Bernard Sénécal

Maître Zen Jésuite

Il enseigne le bouddhisme en Corée du Sud, où il habite depuis 1985, et il dirige aujourd’hui la « Communauté du champ de pierre au bout du chemin. » Il commence en 1985 des études en langue et civilisation coréennes, termine un doctorat en bouddhisme coréen en 2004, puis un diplôme de maître Seon (Zen en coréen) en 2007. Il devient ensuite professeur à l’Université Sogang (2004-2015), chercheur et assistant rédacteur en chef du Journal of Korean Religions. Ce faisant, il est plongé dans une culture autre, qui exerce une grande influence sur lui.
« Dès le début de mes études en langue et civilisation coréennes, j’ai commencé à m’interroger sur la signification du Christ au sein d’un univers de pensée où coexistent, en interagissant, chamanisme, confucianisme, bouddhisme, sectes protestantes de toutes dénominations et nouvelles religions », écrit le P. Senécal.
Comme il l’explique dans son livre Jésus le Christ à la rencontre de Gautama le Bouddha, attiré par le message de Bouddha, le jésuite a remis en question son identité de chrétien. Dans sa quête de réappropriation de sa foi, il a toutefois découvert que cette tension entre Christ et Bouddha s’envolait, que les traditions chrétienne et bouddhiste se sont harmonisées en lui. « Lors d’une expérience mystique, dit-il, « j’ai senti que plus j’irais vers le Bouddha, plus j’irais vers une démarche qui me renverrait au Christ. » Et cette intuition ne l’a plus quitté.
Pour le P. Senécal, l’étude d’une autre religion, comme le bouddhisme, rend humble et permet de redynamiser la religion catholique. « Il y a des univers de pensée religieuse qui n’ont pas attendu le christianisme pour exister et qui continuent d’exister tout en s’en passant fort bien. »
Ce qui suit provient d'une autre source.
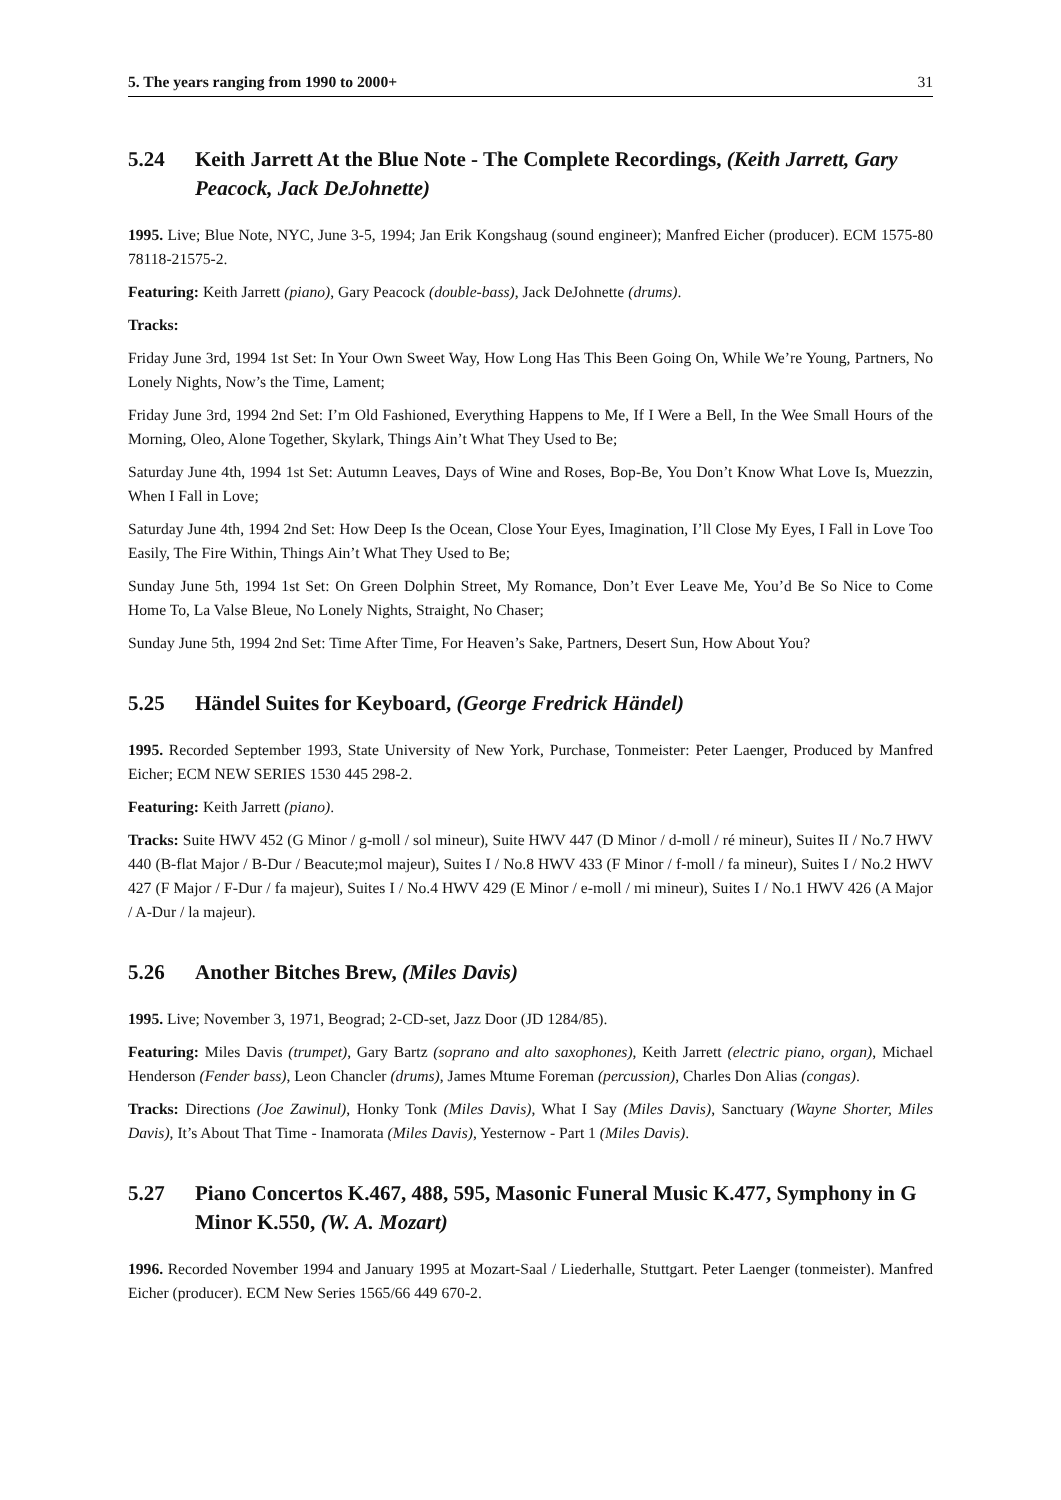5. The years ranging from 1990 to 2000+ 31
5.24 Keith Jarrett At the Blue Note - The Complete Recordings, (Keith Jarrett, Gary Peacock, Jack DeJohnette)
1995. Live; Blue Note, NYC, June 3-5, 1994; Jan Erik Kongshaug (sound engineer); Manfred Eicher (producer). ECM 1575-80 78118-21575-2.
Featuring: Keith Jarrett (piano), Gary Peacock (double-bass), Jack DeJohnette (drums).
Tracks:
Friday June 3rd, 1994 1st Set: In Your Own Sweet Way, How Long Has This Been Going On, While We’re Young, Partners, No Lonely Nights, Now’s the Time, Lament;
Friday June 3rd, 1994 2nd Set: I’m Old Fashioned, Everything Happens to Me, If I Were a Bell, In the Wee Small Hours of the Morning, Oleo, Alone Together, Skylark, Things Ain’t What They Used to Be;
Saturday June 4th, 1994 1st Set: Autumn Leaves, Days of Wine and Roses, Bop-Be, You Don’t Know What Love Is, Muezzin, When I Fall in Love;
Saturday June 4th, 1994 2nd Set: How Deep Is the Ocean, Close Your Eyes, Imagination, I’ll Close My Eyes, I Fall in Love Too Easily, The Fire Within, Things Ain’t What They Used to Be;
Sunday June 5th, 1994 1st Set: On Green Dolphin Street, My Romance, Don’t Ever Leave Me, You’d Be So Nice to Come Home To, La Valse Bleue, No Lonely Nights, Straight, No Chaser;
Sunday June 5th, 1994 2nd Set: Time After Time, For Heaven’s Sake, Partners, Desert Sun, How About You?
5.25 Händel Suites for Keyboard, (George Fredrick Händel)
1995. Recorded September 1993, State University of New York, Purchase, Tonmeister: Peter Laenger, Produced by Manfred Eicher; ECM NEW SERIES 1530 445 298-2.
Featuring: Keith Jarrett (piano).
Tracks: Suite HWV 452 (G Minor / g-moll / sol mineur), Suite HWV 447 (D Minor / d-moll / ré mineur), Suites II / No.7 HWV 440 (B-flat Major / B-Dur / Beacute;mol majeur), Suites I / No.8 HWV 433 (F Minor / f-moll / fa mineur), Suites I / No.2 HWV 427 (F Major / F-Dur / fa majeur), Suites I / No.4 HWV 429 (E Minor / e-moll / mi mineur), Suites I / No.1 HWV 426 (A Major / A-Dur / la majeur).
5.26 Another Bitches Brew, (Miles Davis)
1995. Live; November 3, 1971, Beograd; 2-CD-set, Jazz Door (JD 1284/85).
Featuring: Miles Davis (trumpet), Gary Bartz (soprano and alto saxophones), Keith Jarrett (electric piano, organ), Michael Henderson (Fender bass), Leon Chancler (drums), James Mtume Foreman (percussion), Charles Don Alias (congas).
Tracks: Directions (Joe Zawinul), Honky Tonk (Miles Davis), What I Say (Miles Davis), Sanctuary (Wayne Shorter, Miles Davis), It’s About That Time - Inamorata (Miles Davis), Yesternow - Part 1 (Miles Davis).
5.27 Piano Concertos K.467, 488, 595, Masonic Funeral Music K.477, Symphony in G Minor K.550, (W. A. Mozart)
1996. Recorded November 1994 and January 1995 at Mozart-Saal / Liederhalle, Stuttgart. Peter Laenger (tonmeister). Manfred Eicher (producer). ECM New Series 1565/66 449 670-2.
Il est reconnu comme l’un des grands contributeurs de cette riche rencontre interreligieuse souhaitée par le pape François.
En effet, le Pape a par exemple dit aux participants à l’Assemblée plénière du Conseil pontifical pour le dialogue interreligieux que « Il existe une pensée diffuse selon laquelle la coexistence ne serait possible qu’en cachant sa propre appartenance religieuse, en nous rencontrant dans une sorte d’espace neutre, privé de références à la transcendance. Mais ici aussi : comment serait-il possible de créer de véritables relations, de construite une société qui soit une authentique maison commune, en imposant de mettre de côté ce que chacun considère être une partie profonde de sa propre personne? » Le Père Senécal est l’exemple d’un homme créant avec d’autres une maison commune.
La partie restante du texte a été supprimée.